If there are those that are doing things right in terms of local investments for livelihoods enhancement, there should be others who can succeed in the same terms, fancies Kachepatsonga.

She claims that she always believes in following a people she shares the same ideologies with.

“At the end, life becomes transformed in your own liking because you seek what you like. A group that is so firm about its progress should be necessary for locals like us who often lack basic business acumen,” she states.

Among them, every trouble is shared without a glitch and might soon become a symbol of their resilience and hope as they search for something that will preserve their identity.

“In Kakhome Comsip Cooperative Bakery, the future is now,” this is a mutual statement from both Banda and Kachepatsonga as they brag about how they have navigated familiar logjams.

Banda recalls that all the differences that members had from their communities got easily buried in their united purpose for improved livelihoods.

“Once in our group, we do one thing as long as we are sure we are doing the right thing,” Banda discloses distinctly.

Shared responsibilities

In the Comsip Cooperative just like in other similar enterprises in T/A Kawamba’s jurisdiction, triumph further banks on dividing that which needs more hands and brains to accomplish.

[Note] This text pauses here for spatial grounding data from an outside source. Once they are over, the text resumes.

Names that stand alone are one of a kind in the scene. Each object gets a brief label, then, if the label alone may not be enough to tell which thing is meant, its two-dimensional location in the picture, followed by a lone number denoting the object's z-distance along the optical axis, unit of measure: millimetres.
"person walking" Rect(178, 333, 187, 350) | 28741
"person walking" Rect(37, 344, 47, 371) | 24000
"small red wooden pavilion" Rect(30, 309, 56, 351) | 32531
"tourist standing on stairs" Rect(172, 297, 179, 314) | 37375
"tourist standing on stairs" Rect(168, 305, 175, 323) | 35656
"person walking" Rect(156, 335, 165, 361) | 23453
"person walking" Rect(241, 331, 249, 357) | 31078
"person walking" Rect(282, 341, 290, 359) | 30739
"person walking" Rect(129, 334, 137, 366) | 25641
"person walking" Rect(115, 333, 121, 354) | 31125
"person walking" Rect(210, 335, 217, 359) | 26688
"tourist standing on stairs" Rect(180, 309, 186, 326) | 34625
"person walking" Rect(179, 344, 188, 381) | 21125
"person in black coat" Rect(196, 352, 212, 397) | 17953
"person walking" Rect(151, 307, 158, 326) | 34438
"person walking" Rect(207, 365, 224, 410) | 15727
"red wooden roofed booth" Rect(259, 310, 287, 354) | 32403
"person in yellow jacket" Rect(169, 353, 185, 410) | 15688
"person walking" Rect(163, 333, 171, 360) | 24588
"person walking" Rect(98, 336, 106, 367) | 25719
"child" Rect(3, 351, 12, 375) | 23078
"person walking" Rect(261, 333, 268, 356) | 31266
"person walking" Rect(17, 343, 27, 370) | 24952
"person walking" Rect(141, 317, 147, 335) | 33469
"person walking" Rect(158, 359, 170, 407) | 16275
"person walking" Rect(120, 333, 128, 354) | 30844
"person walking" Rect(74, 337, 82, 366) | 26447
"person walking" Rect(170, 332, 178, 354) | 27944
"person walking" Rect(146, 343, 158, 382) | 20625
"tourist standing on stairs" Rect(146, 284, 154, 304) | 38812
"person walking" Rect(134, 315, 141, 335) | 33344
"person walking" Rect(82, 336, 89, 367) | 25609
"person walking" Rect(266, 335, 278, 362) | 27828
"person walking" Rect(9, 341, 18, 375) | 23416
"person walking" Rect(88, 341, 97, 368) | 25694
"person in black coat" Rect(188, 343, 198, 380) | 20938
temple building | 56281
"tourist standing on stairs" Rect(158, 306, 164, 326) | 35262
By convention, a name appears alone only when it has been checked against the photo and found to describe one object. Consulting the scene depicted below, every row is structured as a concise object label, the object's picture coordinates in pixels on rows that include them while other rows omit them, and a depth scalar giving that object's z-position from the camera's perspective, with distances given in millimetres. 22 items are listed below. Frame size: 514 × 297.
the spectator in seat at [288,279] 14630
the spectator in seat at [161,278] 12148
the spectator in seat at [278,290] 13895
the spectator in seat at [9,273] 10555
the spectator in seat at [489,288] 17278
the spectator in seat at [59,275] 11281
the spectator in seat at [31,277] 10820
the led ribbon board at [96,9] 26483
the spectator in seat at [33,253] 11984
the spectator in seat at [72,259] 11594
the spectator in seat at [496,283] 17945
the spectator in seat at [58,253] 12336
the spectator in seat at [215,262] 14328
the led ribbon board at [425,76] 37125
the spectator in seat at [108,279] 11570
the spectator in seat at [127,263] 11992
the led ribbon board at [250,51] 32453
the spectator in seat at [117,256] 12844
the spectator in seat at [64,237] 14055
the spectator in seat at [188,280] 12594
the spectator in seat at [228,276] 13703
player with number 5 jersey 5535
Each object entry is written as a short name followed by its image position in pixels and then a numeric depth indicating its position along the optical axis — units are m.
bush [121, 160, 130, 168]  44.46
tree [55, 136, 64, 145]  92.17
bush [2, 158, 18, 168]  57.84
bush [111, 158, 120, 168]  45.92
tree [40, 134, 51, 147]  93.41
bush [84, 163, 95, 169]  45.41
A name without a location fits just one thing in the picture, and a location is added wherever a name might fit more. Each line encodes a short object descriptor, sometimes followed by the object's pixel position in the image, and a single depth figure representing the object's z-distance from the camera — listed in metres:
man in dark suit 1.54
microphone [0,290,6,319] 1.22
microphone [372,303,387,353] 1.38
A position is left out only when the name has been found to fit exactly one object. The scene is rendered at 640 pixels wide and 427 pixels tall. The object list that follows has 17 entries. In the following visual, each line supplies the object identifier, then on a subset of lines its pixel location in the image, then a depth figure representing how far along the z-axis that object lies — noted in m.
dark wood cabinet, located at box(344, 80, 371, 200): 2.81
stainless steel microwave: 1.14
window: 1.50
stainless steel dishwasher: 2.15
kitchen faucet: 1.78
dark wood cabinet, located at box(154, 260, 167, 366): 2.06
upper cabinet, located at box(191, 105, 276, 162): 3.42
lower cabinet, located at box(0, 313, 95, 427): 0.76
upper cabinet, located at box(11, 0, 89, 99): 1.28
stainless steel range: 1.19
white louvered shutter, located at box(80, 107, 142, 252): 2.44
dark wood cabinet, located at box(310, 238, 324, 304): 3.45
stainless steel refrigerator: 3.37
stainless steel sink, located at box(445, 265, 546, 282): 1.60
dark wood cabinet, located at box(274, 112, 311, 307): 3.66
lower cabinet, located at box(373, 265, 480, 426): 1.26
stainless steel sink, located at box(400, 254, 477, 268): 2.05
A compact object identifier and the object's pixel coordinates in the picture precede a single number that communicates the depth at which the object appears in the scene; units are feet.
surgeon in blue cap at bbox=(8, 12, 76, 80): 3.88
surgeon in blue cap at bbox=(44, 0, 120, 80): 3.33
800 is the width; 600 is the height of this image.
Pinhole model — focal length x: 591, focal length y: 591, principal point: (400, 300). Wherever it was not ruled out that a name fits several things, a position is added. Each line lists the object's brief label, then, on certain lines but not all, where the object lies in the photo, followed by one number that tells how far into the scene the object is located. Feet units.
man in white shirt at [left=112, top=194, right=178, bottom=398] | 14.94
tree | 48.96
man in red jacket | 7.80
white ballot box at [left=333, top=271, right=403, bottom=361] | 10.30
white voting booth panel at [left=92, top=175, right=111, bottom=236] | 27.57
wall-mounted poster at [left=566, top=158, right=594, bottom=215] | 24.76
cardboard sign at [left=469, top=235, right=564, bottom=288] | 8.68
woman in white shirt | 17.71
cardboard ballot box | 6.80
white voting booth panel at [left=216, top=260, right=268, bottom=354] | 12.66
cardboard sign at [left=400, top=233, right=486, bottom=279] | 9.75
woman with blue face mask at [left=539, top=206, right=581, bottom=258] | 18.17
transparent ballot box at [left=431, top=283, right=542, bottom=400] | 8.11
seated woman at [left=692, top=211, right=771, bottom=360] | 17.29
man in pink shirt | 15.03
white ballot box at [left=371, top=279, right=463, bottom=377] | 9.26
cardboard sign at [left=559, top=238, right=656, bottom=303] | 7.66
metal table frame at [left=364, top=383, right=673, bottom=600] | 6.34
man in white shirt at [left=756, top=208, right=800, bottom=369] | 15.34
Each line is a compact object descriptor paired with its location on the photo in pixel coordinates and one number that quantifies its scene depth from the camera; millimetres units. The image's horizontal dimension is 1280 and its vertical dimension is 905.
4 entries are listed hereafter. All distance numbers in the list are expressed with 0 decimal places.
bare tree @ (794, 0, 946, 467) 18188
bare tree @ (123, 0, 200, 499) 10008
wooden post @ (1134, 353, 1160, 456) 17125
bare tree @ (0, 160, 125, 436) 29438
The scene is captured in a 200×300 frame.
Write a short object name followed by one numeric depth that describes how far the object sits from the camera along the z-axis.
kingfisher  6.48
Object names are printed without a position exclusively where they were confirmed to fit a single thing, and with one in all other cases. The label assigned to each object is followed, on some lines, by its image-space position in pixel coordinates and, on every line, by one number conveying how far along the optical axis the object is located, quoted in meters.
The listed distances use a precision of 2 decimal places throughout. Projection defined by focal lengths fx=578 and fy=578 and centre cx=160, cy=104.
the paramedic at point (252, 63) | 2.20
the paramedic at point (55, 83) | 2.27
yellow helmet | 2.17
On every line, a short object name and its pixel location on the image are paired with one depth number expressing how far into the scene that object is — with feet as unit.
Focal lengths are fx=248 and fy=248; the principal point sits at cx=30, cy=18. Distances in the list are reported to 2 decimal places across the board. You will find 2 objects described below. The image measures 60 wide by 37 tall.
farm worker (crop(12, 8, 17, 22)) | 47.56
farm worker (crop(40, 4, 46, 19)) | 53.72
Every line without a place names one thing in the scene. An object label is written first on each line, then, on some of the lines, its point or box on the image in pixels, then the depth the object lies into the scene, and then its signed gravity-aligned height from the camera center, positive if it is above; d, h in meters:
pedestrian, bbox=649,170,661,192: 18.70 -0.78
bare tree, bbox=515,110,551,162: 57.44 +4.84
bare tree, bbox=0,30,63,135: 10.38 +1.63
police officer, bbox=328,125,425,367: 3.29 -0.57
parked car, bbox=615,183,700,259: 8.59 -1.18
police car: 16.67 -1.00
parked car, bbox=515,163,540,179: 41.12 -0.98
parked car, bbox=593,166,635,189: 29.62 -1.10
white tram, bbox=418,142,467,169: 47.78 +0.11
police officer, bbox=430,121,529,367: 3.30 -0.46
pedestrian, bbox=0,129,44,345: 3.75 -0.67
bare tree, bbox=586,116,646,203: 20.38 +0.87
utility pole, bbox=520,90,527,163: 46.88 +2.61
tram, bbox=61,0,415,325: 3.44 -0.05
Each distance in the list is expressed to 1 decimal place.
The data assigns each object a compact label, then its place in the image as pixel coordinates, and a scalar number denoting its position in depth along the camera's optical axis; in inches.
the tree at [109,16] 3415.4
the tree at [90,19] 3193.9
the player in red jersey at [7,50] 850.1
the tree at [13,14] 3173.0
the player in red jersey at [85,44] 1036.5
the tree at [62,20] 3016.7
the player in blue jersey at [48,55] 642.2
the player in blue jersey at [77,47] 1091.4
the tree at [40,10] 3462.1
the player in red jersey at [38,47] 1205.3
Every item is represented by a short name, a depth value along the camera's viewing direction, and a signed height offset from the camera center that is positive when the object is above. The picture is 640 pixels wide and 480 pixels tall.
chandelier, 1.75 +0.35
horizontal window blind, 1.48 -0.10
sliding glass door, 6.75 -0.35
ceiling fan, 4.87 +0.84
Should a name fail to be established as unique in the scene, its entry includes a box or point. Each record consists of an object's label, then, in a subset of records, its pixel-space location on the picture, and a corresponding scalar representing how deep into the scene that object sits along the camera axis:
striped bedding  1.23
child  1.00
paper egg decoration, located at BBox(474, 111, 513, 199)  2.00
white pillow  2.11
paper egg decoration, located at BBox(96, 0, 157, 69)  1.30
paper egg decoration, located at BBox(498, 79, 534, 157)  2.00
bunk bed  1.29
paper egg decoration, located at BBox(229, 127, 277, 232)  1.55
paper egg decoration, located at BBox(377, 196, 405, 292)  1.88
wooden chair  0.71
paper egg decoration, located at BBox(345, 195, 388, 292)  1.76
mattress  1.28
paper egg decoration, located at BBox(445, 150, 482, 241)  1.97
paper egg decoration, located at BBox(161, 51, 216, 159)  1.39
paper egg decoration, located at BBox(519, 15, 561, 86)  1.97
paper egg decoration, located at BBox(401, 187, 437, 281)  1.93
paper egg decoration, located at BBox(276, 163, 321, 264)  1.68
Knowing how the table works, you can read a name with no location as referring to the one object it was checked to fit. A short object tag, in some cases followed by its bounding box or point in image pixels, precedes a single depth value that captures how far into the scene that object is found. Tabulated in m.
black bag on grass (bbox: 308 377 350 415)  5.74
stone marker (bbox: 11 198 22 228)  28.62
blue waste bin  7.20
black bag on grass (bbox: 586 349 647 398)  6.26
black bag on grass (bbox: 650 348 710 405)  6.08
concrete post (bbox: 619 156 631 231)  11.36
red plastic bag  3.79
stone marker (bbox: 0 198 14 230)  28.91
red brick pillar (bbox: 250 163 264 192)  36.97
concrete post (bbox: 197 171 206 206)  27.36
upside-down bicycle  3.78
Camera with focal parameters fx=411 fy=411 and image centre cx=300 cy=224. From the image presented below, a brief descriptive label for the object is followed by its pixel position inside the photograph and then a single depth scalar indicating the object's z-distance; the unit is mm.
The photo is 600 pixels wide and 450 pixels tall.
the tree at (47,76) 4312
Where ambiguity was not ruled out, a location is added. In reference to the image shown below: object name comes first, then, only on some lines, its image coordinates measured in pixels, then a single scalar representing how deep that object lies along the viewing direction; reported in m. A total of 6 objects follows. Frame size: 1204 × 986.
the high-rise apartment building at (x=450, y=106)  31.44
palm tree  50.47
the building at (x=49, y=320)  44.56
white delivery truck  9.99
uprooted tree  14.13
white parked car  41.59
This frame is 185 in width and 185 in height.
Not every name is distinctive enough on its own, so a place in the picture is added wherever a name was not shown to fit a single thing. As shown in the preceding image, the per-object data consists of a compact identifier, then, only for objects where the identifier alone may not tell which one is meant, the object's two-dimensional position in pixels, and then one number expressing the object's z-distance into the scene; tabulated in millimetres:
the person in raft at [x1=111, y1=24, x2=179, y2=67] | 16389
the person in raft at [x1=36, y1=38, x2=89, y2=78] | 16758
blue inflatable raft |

That also allows those with leadership skills to exploit them to their fullest.

“For instance, I am in the production department, and I have to ensure nothing prevents us from harvesting enough according to the means and space that we have,” Kakhome Comsip Cooperative Production Chairperson Abel Chaliwa says.

And those doing the marketing matters ensure people are willing—or compelled to be willing— to buy their products regardless of where they are produced.

They take them to trading centres and other busy places where all assessments about demand and supply are given full attention.

Then, they know where the market is and how they can make it more effective.

The group’s resilience and unity also excite Comsip Community Facilitator responsible for T/A Kawamba Maxton Banda who admits he always finds it easy to interact with these men and women.

“We have regular engagements with them according to their needs. One important thing is that they always approach me when there is something on which they need help,” Banda stresses.

He adds that households that have one or two of their members in the cooperative have improved their livelihoods within a short period of time.

He states: “It is clear that through the group, they have acquired properties they initially didn’t have. Some have built iron sheet-roofed houses and are rearing more livestock.”

With the cooperative now owning K2.5 million, they hope to up their bakery business and strive towards producing more than the 10 kilogrammes daily average that is the case currently.

They are adamant about this despite that they are several kilometres away from electricity power lines, almost in the middle of a jungle.